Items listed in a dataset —
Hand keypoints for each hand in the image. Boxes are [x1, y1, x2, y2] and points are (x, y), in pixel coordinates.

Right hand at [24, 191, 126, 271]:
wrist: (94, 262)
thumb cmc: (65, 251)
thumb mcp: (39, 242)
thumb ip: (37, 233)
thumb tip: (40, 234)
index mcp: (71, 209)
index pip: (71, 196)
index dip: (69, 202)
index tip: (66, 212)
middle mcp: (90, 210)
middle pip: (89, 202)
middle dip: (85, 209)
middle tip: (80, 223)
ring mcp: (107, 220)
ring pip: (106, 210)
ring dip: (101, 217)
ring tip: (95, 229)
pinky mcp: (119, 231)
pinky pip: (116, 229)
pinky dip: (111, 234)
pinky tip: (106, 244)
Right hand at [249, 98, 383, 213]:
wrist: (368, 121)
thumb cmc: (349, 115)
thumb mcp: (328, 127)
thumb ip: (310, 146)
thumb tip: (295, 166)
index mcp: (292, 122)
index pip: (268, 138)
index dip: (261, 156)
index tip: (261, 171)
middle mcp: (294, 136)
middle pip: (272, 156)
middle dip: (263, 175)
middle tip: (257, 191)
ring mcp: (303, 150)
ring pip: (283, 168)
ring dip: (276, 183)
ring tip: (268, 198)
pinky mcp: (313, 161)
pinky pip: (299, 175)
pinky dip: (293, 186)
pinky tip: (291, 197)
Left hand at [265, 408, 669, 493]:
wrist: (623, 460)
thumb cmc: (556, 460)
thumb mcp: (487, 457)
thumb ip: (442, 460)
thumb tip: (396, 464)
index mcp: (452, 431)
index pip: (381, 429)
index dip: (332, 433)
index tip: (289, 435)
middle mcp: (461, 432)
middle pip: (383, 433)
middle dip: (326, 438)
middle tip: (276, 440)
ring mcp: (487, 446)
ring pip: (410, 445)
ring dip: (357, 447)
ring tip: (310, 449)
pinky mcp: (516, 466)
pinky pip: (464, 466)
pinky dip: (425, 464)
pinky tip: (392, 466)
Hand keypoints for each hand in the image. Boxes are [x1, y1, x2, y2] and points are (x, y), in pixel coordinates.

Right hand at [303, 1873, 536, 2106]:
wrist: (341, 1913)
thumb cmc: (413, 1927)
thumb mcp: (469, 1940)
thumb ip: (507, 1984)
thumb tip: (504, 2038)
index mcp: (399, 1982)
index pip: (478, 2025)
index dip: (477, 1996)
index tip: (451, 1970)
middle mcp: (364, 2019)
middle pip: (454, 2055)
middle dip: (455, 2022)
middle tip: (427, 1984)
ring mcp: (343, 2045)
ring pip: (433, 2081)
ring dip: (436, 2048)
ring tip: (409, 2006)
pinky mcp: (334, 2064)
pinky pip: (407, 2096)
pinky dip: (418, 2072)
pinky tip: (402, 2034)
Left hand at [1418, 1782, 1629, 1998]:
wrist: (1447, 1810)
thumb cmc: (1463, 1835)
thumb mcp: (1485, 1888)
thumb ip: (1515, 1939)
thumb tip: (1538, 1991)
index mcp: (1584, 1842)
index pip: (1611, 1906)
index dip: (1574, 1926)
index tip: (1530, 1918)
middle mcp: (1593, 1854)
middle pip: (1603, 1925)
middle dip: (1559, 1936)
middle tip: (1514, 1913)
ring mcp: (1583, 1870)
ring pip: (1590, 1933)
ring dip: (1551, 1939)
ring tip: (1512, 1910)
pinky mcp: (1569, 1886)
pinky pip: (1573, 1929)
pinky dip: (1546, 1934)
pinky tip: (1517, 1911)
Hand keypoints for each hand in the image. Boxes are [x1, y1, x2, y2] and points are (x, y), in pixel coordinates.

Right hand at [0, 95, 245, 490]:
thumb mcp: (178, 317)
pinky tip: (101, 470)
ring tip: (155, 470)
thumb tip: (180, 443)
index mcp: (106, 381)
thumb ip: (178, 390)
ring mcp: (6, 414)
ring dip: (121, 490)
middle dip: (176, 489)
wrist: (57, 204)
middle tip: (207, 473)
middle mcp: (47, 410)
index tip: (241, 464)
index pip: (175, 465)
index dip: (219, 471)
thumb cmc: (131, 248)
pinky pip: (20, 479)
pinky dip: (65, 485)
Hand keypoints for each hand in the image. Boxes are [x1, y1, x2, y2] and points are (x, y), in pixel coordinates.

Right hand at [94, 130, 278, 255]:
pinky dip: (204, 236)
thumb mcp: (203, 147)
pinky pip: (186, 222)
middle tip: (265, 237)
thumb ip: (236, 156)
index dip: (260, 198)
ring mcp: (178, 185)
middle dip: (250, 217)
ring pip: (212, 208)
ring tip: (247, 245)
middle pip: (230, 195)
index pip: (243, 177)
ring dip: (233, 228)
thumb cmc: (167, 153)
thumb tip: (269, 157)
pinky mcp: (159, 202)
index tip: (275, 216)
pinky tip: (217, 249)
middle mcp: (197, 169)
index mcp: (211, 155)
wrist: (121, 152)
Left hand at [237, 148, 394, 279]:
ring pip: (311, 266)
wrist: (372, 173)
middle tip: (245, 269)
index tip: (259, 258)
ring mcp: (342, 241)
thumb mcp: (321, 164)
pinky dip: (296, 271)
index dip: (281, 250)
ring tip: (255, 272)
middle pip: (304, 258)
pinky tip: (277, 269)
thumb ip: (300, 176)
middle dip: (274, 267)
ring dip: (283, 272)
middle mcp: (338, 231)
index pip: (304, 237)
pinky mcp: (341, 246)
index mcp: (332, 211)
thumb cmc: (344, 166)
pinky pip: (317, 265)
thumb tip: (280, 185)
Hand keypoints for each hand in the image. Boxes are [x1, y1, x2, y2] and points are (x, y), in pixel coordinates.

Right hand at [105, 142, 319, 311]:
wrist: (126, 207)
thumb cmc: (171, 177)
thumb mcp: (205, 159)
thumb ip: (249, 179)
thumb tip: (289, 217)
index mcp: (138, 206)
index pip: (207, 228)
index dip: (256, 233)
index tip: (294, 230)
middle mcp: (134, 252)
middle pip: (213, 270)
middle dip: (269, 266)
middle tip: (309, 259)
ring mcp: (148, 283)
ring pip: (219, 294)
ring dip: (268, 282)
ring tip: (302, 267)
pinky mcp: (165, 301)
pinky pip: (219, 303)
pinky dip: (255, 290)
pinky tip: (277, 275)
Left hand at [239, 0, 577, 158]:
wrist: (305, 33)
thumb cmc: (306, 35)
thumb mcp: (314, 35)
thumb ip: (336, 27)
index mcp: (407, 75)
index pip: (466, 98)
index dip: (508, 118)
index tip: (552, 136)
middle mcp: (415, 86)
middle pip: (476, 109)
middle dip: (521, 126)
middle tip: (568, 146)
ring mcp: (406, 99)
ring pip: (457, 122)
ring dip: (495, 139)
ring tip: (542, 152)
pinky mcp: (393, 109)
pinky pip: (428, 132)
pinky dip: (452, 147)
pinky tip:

Activity — The answer should contain every line of the data, unchanged.

Answer area —
Hand keypoints for each hand in the image. Boxes are [x1, y1, x2, y2] and points are (x, y), in pixel coordinates.

Right hand at [24, 191, 126, 271]:
wrist: (94, 262)
thumb cmc: (65, 251)
thumb mcp: (39, 242)
thumb ip: (37, 233)
thumb tip: (40, 234)
index mcp: (71, 209)
index pip: (71, 196)
index dip: (69, 202)
index tip: (66, 212)
middle mcp: (90, 210)
middle pip: (89, 202)
middle dip: (85, 209)
middle tip: (80, 223)
ring mcp: (107, 220)
ring pip: (106, 210)
ring dip: (101, 217)
ring tip: (95, 229)
pinky mcp: (119, 231)
pinky pip: (116, 229)
pinky dip: (111, 234)
pinky tip: (106, 244)
Right hand at [249, 98, 383, 213]:
wrist: (368, 121)
thumb cmc: (349, 115)
thumb mcp: (328, 127)
thumb ip: (310, 146)
thumb tip: (295, 166)
index mcp: (292, 122)
index pip: (268, 138)
index dip: (261, 156)
index tip: (261, 171)
middle mcp: (294, 136)
middle pip: (272, 156)
middle dip: (263, 175)
middle tip: (257, 191)
ring mcp: (303, 150)
ring pip: (283, 168)
ring dip: (276, 183)
ring tip: (268, 198)
pinky mcp: (313, 161)
pinky pip: (299, 175)
pinky dip: (293, 186)
pinky tip: (291, 197)
Left hand at [265, 408, 669, 493]:
wrist: (623, 460)
thumb cmc: (556, 460)
thumb mcp: (487, 457)
thumb ip: (442, 460)
thumb tip: (396, 464)
index mcp: (452, 431)
index pip: (381, 429)
index dip: (332, 433)
index tip: (289, 435)
middle mcp: (461, 432)
middle pip: (383, 433)
middle dip: (326, 438)
middle tip: (276, 440)
ring mcp: (487, 446)
ring pip: (410, 445)
ring dip: (357, 447)
ring tip: (310, 449)
pinky mcp: (516, 466)
pinky pip: (464, 466)
pinky dip: (425, 464)
pinky tip: (392, 466)
Hand keypoints for each hand in the image. Boxes are [x1, y1, x2, y2] and points are (x, y), in pixel coordinates.

Right hand at [303, 1873, 536, 2106]:
wrist: (341, 1913)
thumb cmc: (413, 1927)
thumb mcp: (469, 1940)
thumb ip: (507, 1984)
thumb tip: (504, 2038)
index mcp: (399, 1982)
index pip: (478, 2025)
index dip: (477, 1996)
index tip: (451, 1970)
middle mcp: (364, 2019)
middle pip: (454, 2055)
middle dip: (455, 2022)
middle tip: (427, 1984)
ring mcp: (343, 2045)
ring pip: (433, 2081)
ring dip: (436, 2048)
ring tip: (409, 2006)
pinky mcp: (334, 2064)
pinky pip: (407, 2096)
pinky dip: (418, 2072)
pinky tip: (402, 2034)
Left hand at [1418, 1782, 1629, 1998]:
wrist: (1447, 1810)
thumb cmc: (1463, 1835)
thumb mcp: (1485, 1888)
thumb ip: (1515, 1939)
thumb tip: (1538, 1991)
index mcp: (1584, 1842)
index pip: (1611, 1906)
index dip: (1574, 1926)
index tip: (1530, 1918)
middle mcp: (1593, 1854)
middle pip: (1603, 1925)
middle dip: (1559, 1936)
middle tip: (1514, 1913)
ring mcp: (1583, 1870)
ring pip: (1590, 1933)
ring dip: (1551, 1939)
ring tip: (1512, 1910)
pinky mcp: (1569, 1886)
pinky pip: (1573, 1929)
pinky dip: (1546, 1934)
pinky tip: (1517, 1911)
Hand keypoints for each hand in the image. Boxes are [x1, y1, x2, y2] and points are (x, y), in pixel coordinates.

Right hand at [0, 95, 245, 490]:
thumb mcp: (178, 317)
pinky tip: (101, 470)
ring tip: (155, 470)
thumb tip: (180, 443)
index mcp: (106, 381)
thumb ip: (178, 390)
ring mcp: (6, 414)
ring dip: (121, 490)
middle dip: (176, 489)
wrist: (57, 204)
middle tip: (207, 473)
middle mcp: (47, 410)
index tip: (241, 464)
index pip: (175, 465)
index dip: (219, 471)
thumb cmc: (131, 248)
pinky pip: (20, 479)
pinky dip: (65, 485)
Hand keypoints for each hand in the image. Boxes are [x1, y1, x2, y2] and points are (x, y), in pixel coordinates.

Right hand at [94, 130, 278, 255]:
pinky dip: (204, 236)
thumb mcp: (203, 147)
pinky pip: (186, 222)
middle tip: (265, 237)
thumb ip: (236, 156)
index dip: (260, 198)
ring mcp: (178, 185)
middle dip: (250, 217)
ring pip: (212, 208)
ring tip: (247, 245)
middle pip: (230, 195)
index pip: (243, 177)
ring dip: (233, 228)
thumb cmc: (167, 153)
thumb tip: (269, 157)
pinky mcp: (159, 202)
index tip: (275, 216)
pinky tip: (217, 249)
middle mcp: (197, 169)
index mcp: (211, 155)
wrist: (121, 152)
Left hand at [237, 148, 394, 279]:
ring pip: (311, 266)
wrist: (372, 173)
middle tip: (245, 269)
index tip: (259, 258)
ring mcp: (342, 241)
thumb mcp: (321, 164)
pinky dip: (296, 271)
index dip: (281, 250)
ring tip: (255, 272)
middle pip: (304, 258)
pinky tip: (277, 269)
thumb ip: (300, 176)
middle dip: (274, 267)
ring dip: (283, 272)
middle mcp: (338, 231)
index pip: (304, 237)
pinky mcp: (341, 246)
index mcp: (332, 211)
thumb cmc: (344, 166)
pinky pip: (317, 265)
thumb tip: (280, 185)
Hand keypoints for each hand in the image. Boxes are [x1, y1, x2, y2] and points are (x, y), in pixel coordinates.

Right hand at [105, 142, 319, 311]:
wrist: (126, 207)
thumb cmc: (171, 177)
thumb mcp: (205, 159)
thumb ip: (249, 179)
thumb tip: (289, 217)
index mcp: (138, 206)
index pip: (207, 228)
index dip: (256, 233)
index tip: (294, 230)
middle mcp: (134, 252)
middle pip: (213, 270)
middle dip: (269, 266)
middle tip: (309, 259)
ring mcp: (148, 283)
ring pip: (219, 294)
ring dip: (268, 282)
ring tip: (302, 267)
pinky mcp: (165, 301)
pinky pip: (219, 303)
pinky dip: (255, 290)
pinky tip: (277, 275)
Left hand at [239, 0, 577, 158]:
wrist: (305, 33)
thumb cmc: (306, 35)
thumb mcp: (314, 35)
thumb ip: (336, 27)
index mcp: (407, 75)
index pip: (466, 98)
index dip: (508, 118)
index tip: (552, 136)
middle mcp: (415, 86)
middle pip: (476, 109)
middle dip: (521, 126)
middle tip: (568, 146)
ring mcp: (406, 99)
ring pip: (457, 122)
ring dip: (495, 139)
ring tip: (542, 152)
pinky mcp: (393, 109)
pinky pip: (428, 132)
pinky dip: (452, 147)
pinky tip:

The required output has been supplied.